Yes, now people just push past people in the supermarket if they aren't moving fast enough for them. Pity society is that way.

inkymoose · 01/03/2025 03:40

LillyPJ · 28/02/2025 22:03

Blackcurrant, obviously.

Jam Cream GIF by National Trust

yes!

sashh · 01/03/2025 04:44

Your big mistake OP was going to M and S in a rush. ASDA or Lidl fine, but if you want to shop in M and S you need to allocate the correct time.

And jam? Surely you mean conserve.

daisypetula · 01/03/2025 05:02

You were extremely rude.

MajorCarolDanvers · 01/03/2025 05:05

She looked at you 😱

yes that certainly deserves rudeness, a rant and a thread on MN

well done you told her!!!!!

love the mention of her being old too that gives the thread an extra 👊

siucra · 01/03/2025 05:49

You were rude. And bringing in your mother’s accident is irrelevant. It’s frankly embarrassing that you have posted on MN assuming everyone will say the woman should have moved and that it’s fine to grab past someone.
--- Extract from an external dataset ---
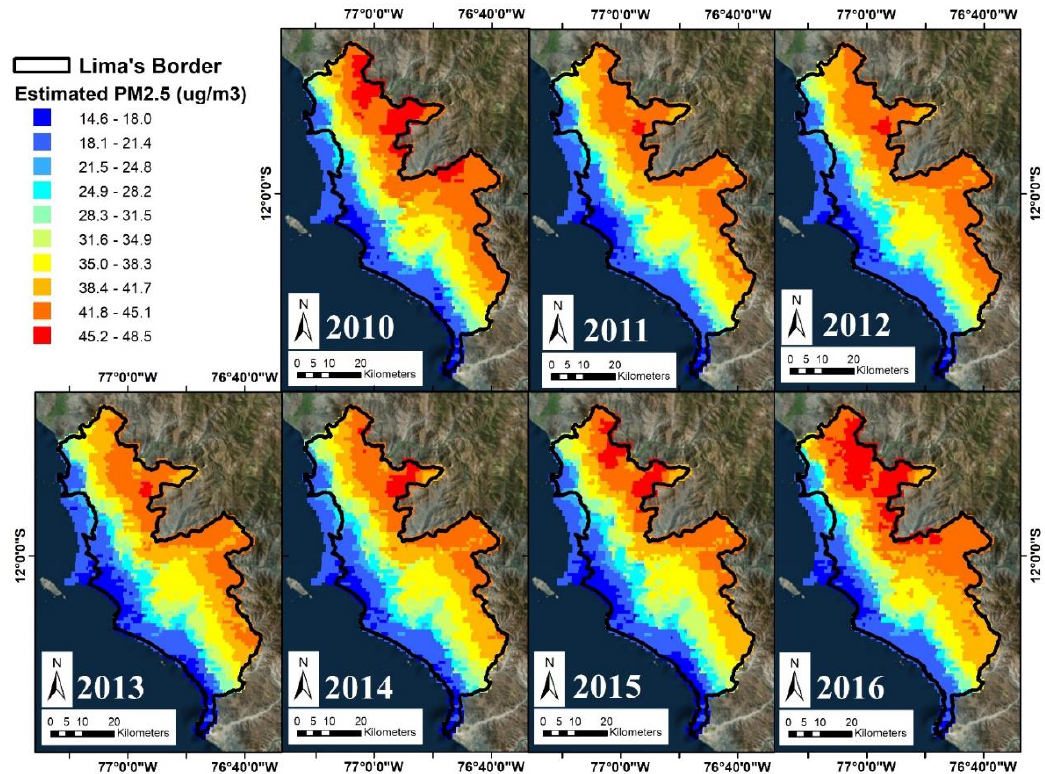
Figure 6. Annual mean prediction maps of PM 2.5 in µg/m 3 from the random forest model in Lima, Peru from 2010 to 2016.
It’s not. You sound entitled and very happy with yourself.

Fountofwisdom · 01/03/2025 05:59

You were very rude and entitled. On top of that, it’s your problem you were in a rush, and if it was so pressing, why was a jar of jam so important? And secondly, although you couldn’t wait 10 seconds politely for her to move, you had the 60 seconds to spare to complete your nasty, patronising little tantrum. Presumably you were taking out your ‘long day’ on this innocent stranger. What if she’d had a ‘long day’/bad news/has mobility or hearing issues?

You sound like a rude, selfish piece of work. Hope the jam is as sour as your attitude…

Completelyjo · 01/03/2025 06:12

Guarantee if the OP had said it was a woman in the way with her 3 young kids all the comments would be very different, moaning about how entitled she was for taking up too much space and why was the supermarket a day out.